Rewrite everything from the start of the records down to the line that contains "medan händerna arbetar.", with "blommor" changed to "rosor" and all else left as it is.

Start of Provided records

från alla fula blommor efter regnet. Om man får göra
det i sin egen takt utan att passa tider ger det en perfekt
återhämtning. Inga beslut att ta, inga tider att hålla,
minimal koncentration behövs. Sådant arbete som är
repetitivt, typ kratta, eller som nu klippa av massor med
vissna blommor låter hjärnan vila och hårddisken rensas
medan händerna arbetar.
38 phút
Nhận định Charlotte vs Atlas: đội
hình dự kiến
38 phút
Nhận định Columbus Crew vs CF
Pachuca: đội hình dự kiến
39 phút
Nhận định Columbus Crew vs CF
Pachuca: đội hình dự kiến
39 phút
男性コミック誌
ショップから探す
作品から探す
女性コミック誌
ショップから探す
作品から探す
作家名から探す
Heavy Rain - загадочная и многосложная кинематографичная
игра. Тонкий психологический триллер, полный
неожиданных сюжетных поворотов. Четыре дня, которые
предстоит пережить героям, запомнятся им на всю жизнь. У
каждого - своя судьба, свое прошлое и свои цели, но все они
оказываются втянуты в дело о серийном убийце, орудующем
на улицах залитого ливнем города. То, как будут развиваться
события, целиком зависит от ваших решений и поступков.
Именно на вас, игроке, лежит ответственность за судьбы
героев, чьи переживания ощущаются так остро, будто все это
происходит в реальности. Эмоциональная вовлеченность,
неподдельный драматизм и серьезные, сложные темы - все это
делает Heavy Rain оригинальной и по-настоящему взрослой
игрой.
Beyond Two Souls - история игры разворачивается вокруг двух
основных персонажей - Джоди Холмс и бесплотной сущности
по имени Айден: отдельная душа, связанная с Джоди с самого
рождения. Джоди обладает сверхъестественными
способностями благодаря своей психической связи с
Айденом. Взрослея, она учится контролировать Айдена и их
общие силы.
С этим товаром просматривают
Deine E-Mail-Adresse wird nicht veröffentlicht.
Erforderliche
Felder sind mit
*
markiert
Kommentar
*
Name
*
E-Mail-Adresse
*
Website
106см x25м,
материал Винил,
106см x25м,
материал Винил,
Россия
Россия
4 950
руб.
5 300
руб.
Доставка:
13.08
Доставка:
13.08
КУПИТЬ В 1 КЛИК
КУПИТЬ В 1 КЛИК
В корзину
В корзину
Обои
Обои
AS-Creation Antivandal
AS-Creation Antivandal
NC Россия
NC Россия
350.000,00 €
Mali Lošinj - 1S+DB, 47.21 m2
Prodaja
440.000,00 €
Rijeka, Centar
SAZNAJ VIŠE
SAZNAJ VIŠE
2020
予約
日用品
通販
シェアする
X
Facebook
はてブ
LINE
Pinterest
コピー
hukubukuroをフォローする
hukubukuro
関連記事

End of Provided records

Exercise answer:
från alla fula rosor efter regnet. Om man får göra
det i sin egen takt utan att passa tider ger det en perfekt
återhämtning. Inga beslut att ta, inga tider att hålla,
minimal koncentration behövs. Sådant arbete som är
repetitivt, typ kratta, eller som nu klippa av massor med
vissna rosor låter hjärnan vila och hårddisken rensas
medan händerna arbetar.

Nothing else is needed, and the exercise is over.